Department of Drug Design and Pharmacology, Faculty of Health and Medical Sciences, University of Copenhagen, 2100 Copenhagen Ø, Denmark.
Department of Psychiatry, University of California San Diego, La Jolla, CA, United States; Research Service, VA San Diego Healthcare System, La Jolla, CA, United States.
Biochem Pharmacol. 2020 Jul;177:113979. doi: 10.1016/j.bcp.2020.113979. Epub 2020 Apr 13.
The remarkable effects exhibited by classical psychedelics in recent clinical trials have spawned considerable interest in 5-HT receptor (5-HTR) activation as a treatment strategy for several psychiatric/cognitive disorders. In this study we have continued our development of 25CN-NBOH, one of the most 5-HTR-selective agonists reported to date, as a pharmacological tool for exploration of 5-HTR expression and functions. The importance of the 2' and 3' positions in 25CN-NBOH as structural hotspots for its 5-HTR activity was investigated by synthesis and pharmacological characterization of six novel analogs at 5-HTR and 5-HTR in binding and functional assays. While the 5-HTR activity of 25CN-NBOH was retained in 3'-methyl, 2',3'-chroman, 2',3'-dihydrofuran and 2',3'-furan analogs, the 3'-methoxy and 3'-ethyl analogs displayed substantially lower binding affinities and agonist potencies than 25CN-NBOH. Interestingly, the 2',3'-substitution pattern was also a key determinant of agonist efficacy, as all six analogs exhibited low-efficacy partial agonism or de facto antagonism at the 5-HTR in the functional assays. Systemic administration of 25CN-NBOH and its close structural analog 25CN-NBMD induced robust head-twitch response in mice, a well-established behavioural effect of 5-HTR activation in vivo, and 25CN-NBOH mediated robust reductions in the activity of mice in an anxiety-related marble burying assay, which supports the proposed beneficial effects of 5-HTR activation on disorders characterized by cognitive rigidity. Finally, tritiated 25CN-NBOH exhibited high 5-HTR binding affinity (K ~1 nM) and selectivity against 5-HTR and 5-HTR in equilibrium and kinetic binding studies of the recombinant receptors, and in concordance [H]25CN-NBOH displayed substantial specific, ketanserin-sensitive binding to cortex and small levels of binding to choroid plexus in rat brain slices in autoradiography studies. In conclusion, this work delineates the subtle molecular determinants of the 5-HTR activity in 25CN-NBOH, substantiates the potential in this compound and its analogs as tools for in vivo studies of the 5-HTR, and introduces a novel selective agonist radioligand as another potentially valuable tool for future explorations of this receptor.

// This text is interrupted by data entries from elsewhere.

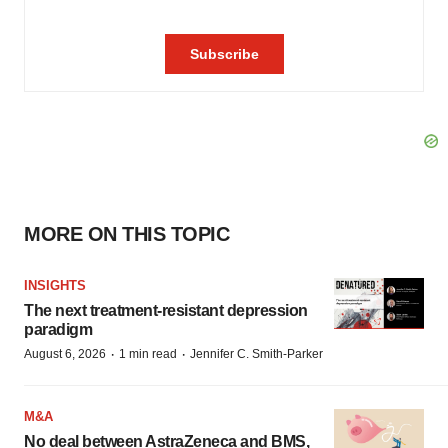
MORE ON THIS TOPIC
INSIGHTS
The next treatment-resistant depression
paradigm
·
·
August 6, 2026
1 min read
Jennifer C. Smith-Parker
M&A
No deal between AstraZeneca and BMS,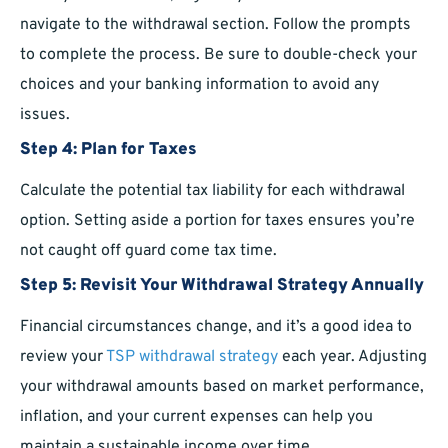
navigate to the withdrawal section. Follow the prompts
to complete the process. Be sure to double-check your
choices and your banking information to avoid any
issues.
Step 4: Plan for Taxes
Calculate the potential tax liability for each withdrawal
option. Setting aside a portion for taxes ensures you’re
not caught off guard come tax time.
Step 5: Revisit Your Withdrawal Strategy Annually
Financial circumstances change, and it’s a good idea to
review your
TSP withdrawal strategy
each year. Adjusting
your withdrawal amounts based on market performance,
inflation, and your current expenses can help you
maintain a sustainable income over time.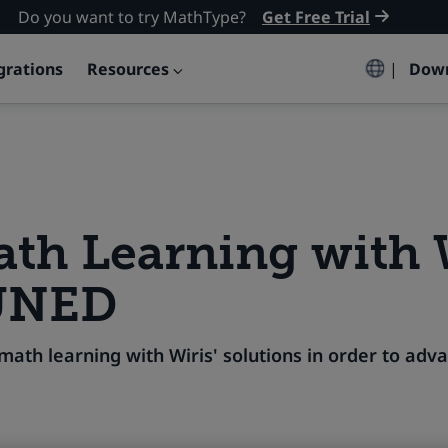
Do you want to try MathType?
Get Free Trial
grations
Resources
|
Dow
th Learning with 
UNED
ath learning with Wiris' solutions in order to ad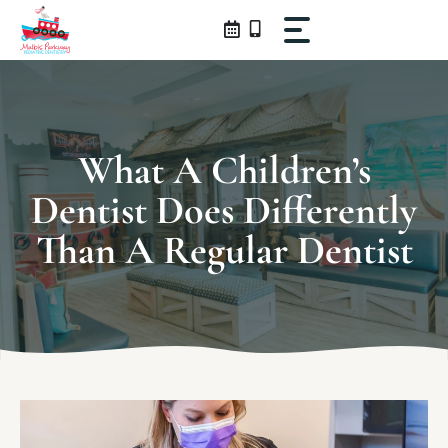
Skip
to
content
What A Children’s
Dentist Does Differently
Than A Regular Dentist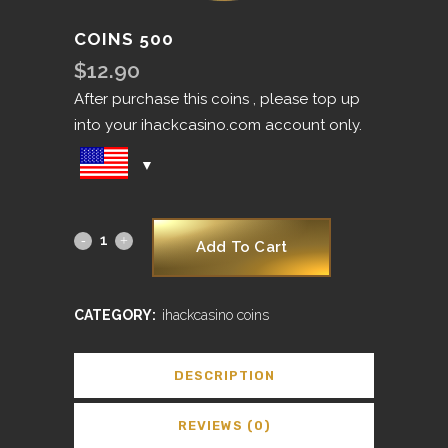
COINS 500
$
12.90
After purchase this coins , please top up
into your ihackcasino.com account only.
Add To Cart
CATEGORY:
ihackcasino coins
DESCRIPTION
REVIEWS (0)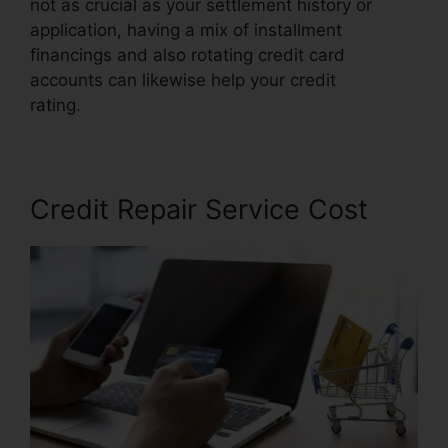
not as crucial as your settlement history or
application, having a mix of installment
financings and also rotating credit card
accounts can likewise help your credit
rating.
Credit Repair Burbank Ca
Credit Repair Service Cost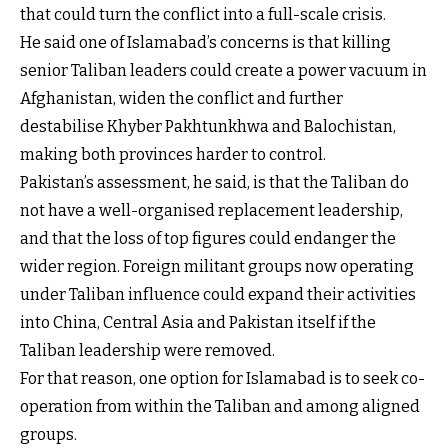
that could turn the conflict into a full-scale crisis.
He said one of Islamabad’s concerns is that killing
senior Taliban leaders could create a power vacuum in
Afghanistan, widen the conflict and further
destabilise Khyber Pakhtunkhwa and Balochistan,
making both provinces harder to control.
Pakistan’s assessment, he said, is that the Taliban do
not have a well-organised replacement leadership,
and that the loss of top figures could endanger the
wider region. Foreign militant groups now operating
under Taliban influence could expand their activities
into China, Central Asia and Pakistan itself if the
Taliban leadership were removed.
For that reason, one option for Islamabad is to seek co-
operation from within the Taliban and among aligned
groups.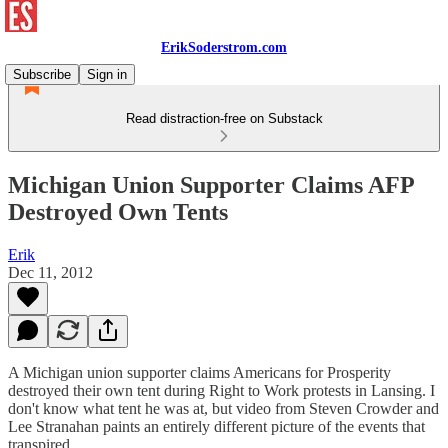
ErikSoderstrom.com
Subscribe
Sign in
Read distraction-free on Substack
Michigan Union Supporter Claims AFP
Destroyed Own Tents
Erik
Dec 11, 2012
A Michigan union supporter claims Americans for Prosperity
destroyed their own tent during Right to Work protests in Lansing. I
don't know what tent he was at, but video from Steven Crowder and
Lee Stranahan paints an entirely different picture of the events that
transpired.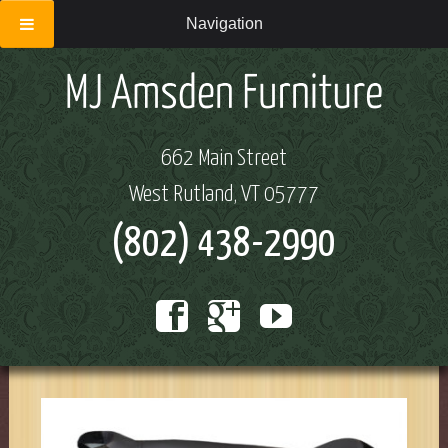
Navigation
662 Main Street
West Rutland, VT 05777
(802) 438-2990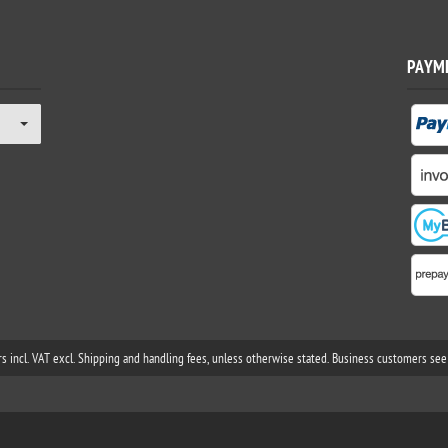
PAYM
rs incl. VAT excl. Shipping and handling fees, unless otherwise stated. Business customers see 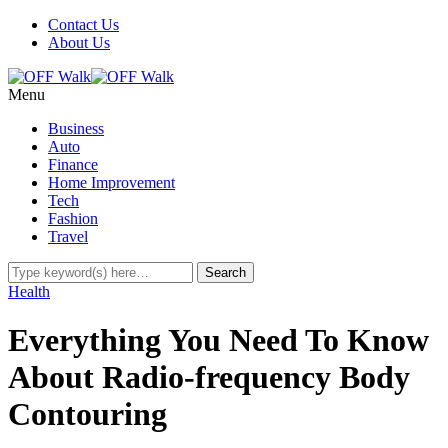
Contact Us
About Us
Menu
Business
Auto
Finance
Home Improvement
Tech
Fashion
Travel
Health
Everything You Need To Know
About Radio-frequency Body
Contouring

经典迷幻剂在最近的临床试验中表现出的显著效果,引发了人们对 5-羟色胺受体(5-HTR)激活作为几种精神/认知障碍治疗策略的浓厚兴趣。在这项研究中,我们继续开发 25CN-NBOH,这是迄今为止报道的最具 5-HTR 选择性的激动剂之一,作为探索 5-HTR 表达和功能的药理学工具。通过在结合和功能测定中合成和药理学表征六个新型 5-HTR 和 5-HTR 的类似物,研究了 25CN-NBOH 中 2'和 3'位置作为其 5-HTR 活性结构热点的重要性。虽然 25CN-NBOH 的 5-HTR 活性在 3'-甲基、2'、3'-色满、2'、3'-二氢呋喃和 2'、3'-呋喃类似物中得以保留,但 3'-甲氧基和 3'-乙基类似物的结合亲和力和激动剂效力明显低于 25CN-NBOH。有趣的是,2'、3'-取代模式也是激动剂效力的关键决定因素,因为在功能测定中,所有六个类似物均表现出低效能部分激动剂或事实上的拮抗剂作用。25CN-NBOH 和其紧密结构类似物 25CN-NBMD 的系统给药在小鼠中诱导强烈的摇头反应,这是体内 5-HTR 激活的一种既定行为效应,并且 25CN-NBOH 介导的小鼠在焦虑相关的大理石掩埋试验中的活性降低,这支持了 5-HTR 激活对以认知僵化为特征的疾病的有益影响的假设。最后,氚标记的 25CN-NBOH 在重组受体的平衡和动力学结合研究中表现出对 5-HTR 的高结合亲和力(K~1 nM)和选择性,并且与 [H]25CN-NBOH 一致,在放射自显影研究中,在大鼠脑片中对皮质表现出大量特异性、酮色林敏感的结合,以及对脉络丛的少量结合。总之,这项工作描绘了 25CN-NBOH 中 5-HTR 活性的微妙分子决定因素,证实了该化合物及其类似物作为体内研究 5-HTR 的工具的潜力,并引入了一种新型选择性激动剂放射性配体,作为未来探索该受体的另一种有价值的工具。